Have you benefitted from Chabad? My first experience of Chabad wasn't as a "pay to play" organization. They lent a friend of mine a place to get married when he was dirt poor. They offered him and others, free of charge, many other valuable services before I ever saw a hit for money. That was a long time ago.

Today we see a website with study materials, inspirational columns, and even a search engine to ask "What does Judaism teach about <fill in your topic>?"

Chabad is run by folks who want to "spread the wealth" of Torah, starting with their own efforts. But they still have to eat, pay bills, keep this website up and even kick a little into charity.
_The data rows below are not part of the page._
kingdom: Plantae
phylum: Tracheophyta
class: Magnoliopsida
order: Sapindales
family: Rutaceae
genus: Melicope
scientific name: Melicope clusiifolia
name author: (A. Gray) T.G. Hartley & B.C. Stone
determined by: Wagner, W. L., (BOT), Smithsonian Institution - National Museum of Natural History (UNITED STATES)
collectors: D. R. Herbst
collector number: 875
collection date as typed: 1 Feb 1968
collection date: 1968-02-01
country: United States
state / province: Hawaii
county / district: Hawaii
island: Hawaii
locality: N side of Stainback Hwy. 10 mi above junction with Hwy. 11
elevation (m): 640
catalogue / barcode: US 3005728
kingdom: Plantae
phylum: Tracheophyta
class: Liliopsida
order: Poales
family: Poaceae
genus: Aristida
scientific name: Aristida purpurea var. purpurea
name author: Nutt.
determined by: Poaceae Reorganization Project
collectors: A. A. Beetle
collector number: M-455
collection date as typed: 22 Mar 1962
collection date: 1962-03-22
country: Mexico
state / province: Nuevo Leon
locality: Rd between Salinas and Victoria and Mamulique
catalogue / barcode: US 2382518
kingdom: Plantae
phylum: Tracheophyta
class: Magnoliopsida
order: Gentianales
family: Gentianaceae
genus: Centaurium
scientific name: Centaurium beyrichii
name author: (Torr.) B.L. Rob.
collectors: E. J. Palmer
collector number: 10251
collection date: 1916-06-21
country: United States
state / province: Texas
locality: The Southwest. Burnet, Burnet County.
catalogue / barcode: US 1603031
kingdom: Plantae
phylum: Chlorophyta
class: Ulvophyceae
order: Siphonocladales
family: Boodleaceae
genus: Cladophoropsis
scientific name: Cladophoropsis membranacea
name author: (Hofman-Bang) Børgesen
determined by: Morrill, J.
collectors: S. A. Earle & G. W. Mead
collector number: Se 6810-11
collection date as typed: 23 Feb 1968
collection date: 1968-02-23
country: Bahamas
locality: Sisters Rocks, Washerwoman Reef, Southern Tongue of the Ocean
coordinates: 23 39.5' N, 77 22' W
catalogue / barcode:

A public library is funded with tax money. Chabad is funded by donations. They aren't selling you Torah. They are giving it to you for free, and asking you to help offset the costs Reply

May Millar Edinburgh, Scotland April 22, 2009

I have been in contact with " the Rabbi" since about July or August last year and have been provided with amazing information and spiritual counsel by your dedicated staff. I am neither a Muslim or a Christian. I am a pro-Jewish supporter of Israel and admire and respect all Jewish customs and traditions. I have been told that I will be coming into a lot of money this year that will enable me to travel, firstly to Israel. I am at present, still very poor and am still waiting for this promise. One of my first actions will be to "give my love," in the form of a generous donation to "" to help with your essential work. Without money, it would be "impossible" for such organations to exist and to help others understand "Divine Law".

Shalom Reply

Andrea Schonberger University Place, WA via April 21, 2009

We live in a cash-based society! I've been going to Chabad for over 5 years and our Rabbi has never asked for money. However, our community wants the services that he and his family provide (shul, Yom Tov celebrations, classes, etc.) and these things cost MONEY. Food is purchased, utillities paid, new siddurs bought, get the picture. Of course Torah is free and I don't need to pay money to read/study it but in my location we're building a Jewish community and, g-d willing, soon we'll start the building of our shul--we already have the land! Money has to be raised; how else are we going to build and maintain the community? Everyone donates or volunteers according to his/her means. The writer sounds like alot of Americans--they want social and infrastructure services but they don't want to pay taxes. If the writer has any suggestions on how to get goods and services free of charge let me know and I'll pass them along to our Rabbi. Reply

Yishai Menachem Austin , TX April 21, 2009

Very Well Said! In honor of that answer and the thousands of others that you and all of the amazing writers and staff have provided for me in the past, I pledge $18 to on my next pay day! (In two days, G-d willing) Thank you Rabbi for all of the inspiration over the years!